Le chef de la diplomatie malienne avait indiqué que ces actes constituent une ingérence dans les affaires intérieures du Mali. Avant d’inviter la partie algérienne à privilégier la voie de la concertation avec les autorités maliennes, seules légitimes pour entretenir des échanges d’État à État avec les partenaires du Mali. Par la suite, les deux pays avaient rappelé leurs ambassadeurs pour consultations.
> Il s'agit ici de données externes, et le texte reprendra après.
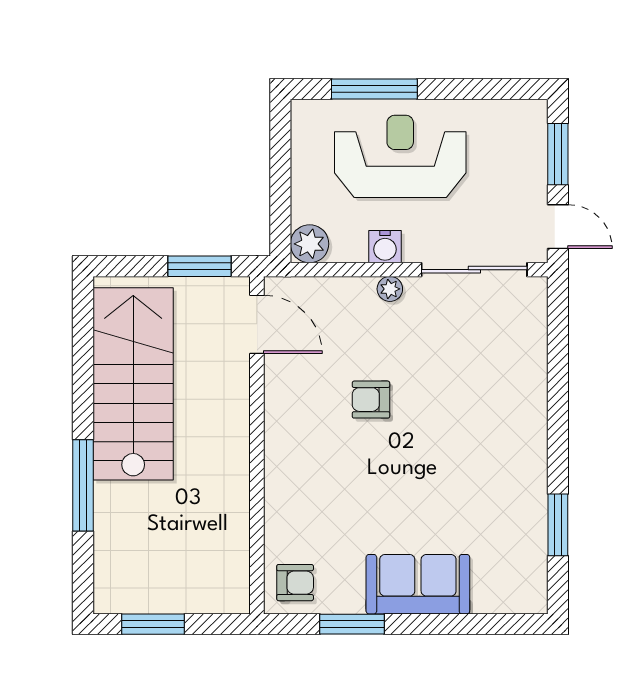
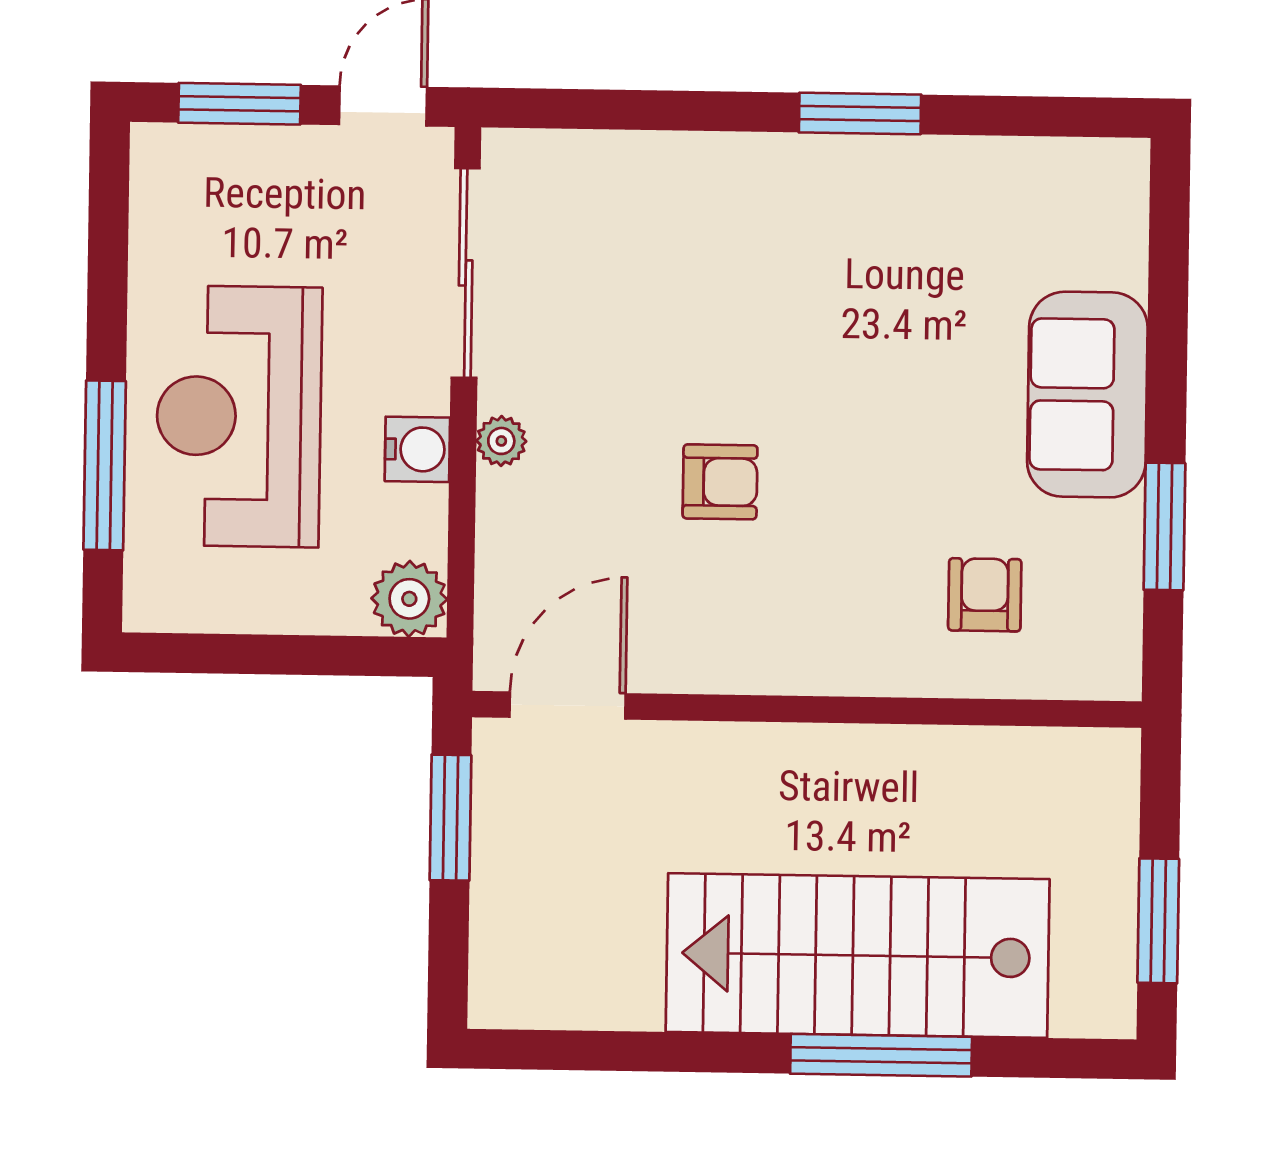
stairs: (133, 384) -> (858, 955), moved
armchair: (371, 400) -> (720, 482), turned -90
window: (558, 525) -> (860, 113), moved
armchair: (295, 583) -> (985, 595), moved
Et après près de deux semaines de brouille diplomatique, l’ambassadeur du Mali en Algérie, Mahamane Amadou Maïga et celui de l’Algérie à Bamako, El Haoues Riache, avaient regagné leurs postes.

Alors que cette tension diplomatique est encore fraiche dans les mémoires, le gouvernement a dénoncé par le biais d’un communiqué le jeudi 25 janvier dernier, la main cachée des autorités algériennes dans une manœuvre consistant à imposer un chapitre sur le Mali dans le document final du sommet du Mouvement des non-alignés qui s’est tenu récemment à Kampala en Ouganda sans le consentement de notre pays.

Dans le même communiqué, le gouvernement a dit constater avec une vive préoccupation, une multiplication d’actes inamicaux, des cas d’hostilité et d’ingérence dans les affaires intérieures au Mali par les autorités algériennes, portant atteinte à la sécurité nationale et à la souveraineté du Mali.

Au nombre de ces cas, le gouvernement a cité l’imposition d’un délai de Transition aux autorités maliennes de manière unilatérale, l’accueil sans concertation ou notification préalable et au plus haut sommet de l’État algérien de citoyens maliens subversifs et d’autres poursuivis par la justice malienne pour actes de terrorisme, l’existence sur le territoire algérien de bureaux assurant la représentation de certains groupes signataires de l’Accord devenus aujourd’hui des acteurs terroristes. Tout en condamnant cette attitude, le gouvernement du Mali a exigé des autorités algériennes de cesser immédiatement leur hostilité.